REQUIRED ACTION: Provide only the number of lines in the records below that include "twitter".

Saved entries
+-------+

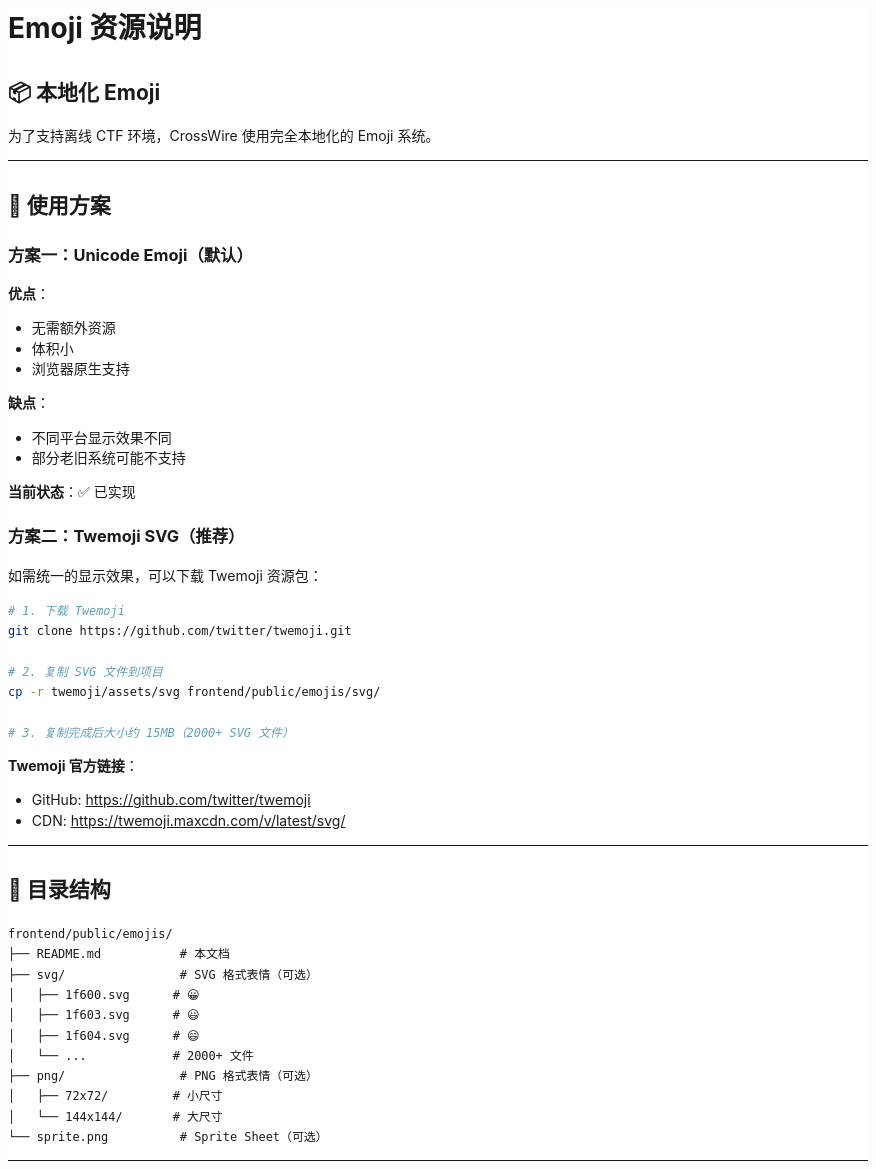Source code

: # Emoji 资源说明

## 📦 本地化 Emoji

为了支持离线 CTF 环境，CrossWire 使用完全本地化的 Emoji 系统。

---

## 🎯 使用方案

### 方案一：Unicode Emoji（默认）

**优点**：
- 无需额外资源
- 体积小
- 浏览器原生支持

**缺点**：
- 不同平台显示效果不同
- 部分老旧系统可能不支持

**当前状态**：✅ 已实现

### 方案二：Twemoji SVG（推荐）

如需统一的显示效果，可以下载 Twemoji 资源包：

```bash
# 1. 下载 Twemoji
git clone https://github.com/twitter/twemoji.git

# 2. 复制 SVG 文件到项目
cp -r twemoji/assets/svg frontend/public/emojis/svg/

# 3. 复制完成后大小约 15MB（2000+ SVG 文件）
```

**Twemoji 官方链接**：
- GitHub: https://github.com/twitter/twemoji
- CDN: https://twemoji.maxcdn.com/v/latest/svg/

---

## 📁 目录结构

```
frontend/public/emojis/
├── README.md           # 本文档
├── svg/                # SVG 格式表情（可选）
│   ├── 1f600.svg      # 😀
│   ├── 1f603.svg      # 😃
│   ├── 1f604.svg      # 😄
│   └── ...            # 2000+ 文件
├── png/                # PNG 格式表情（可选）
│   ├── 72x72/         # 小尺寸
│   └── 144x144/       # 大尺寸
└── sprite.png          # Sprite Sheet（可选）
```

---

+-------+

RESULT OF THIS EXERCISE: 2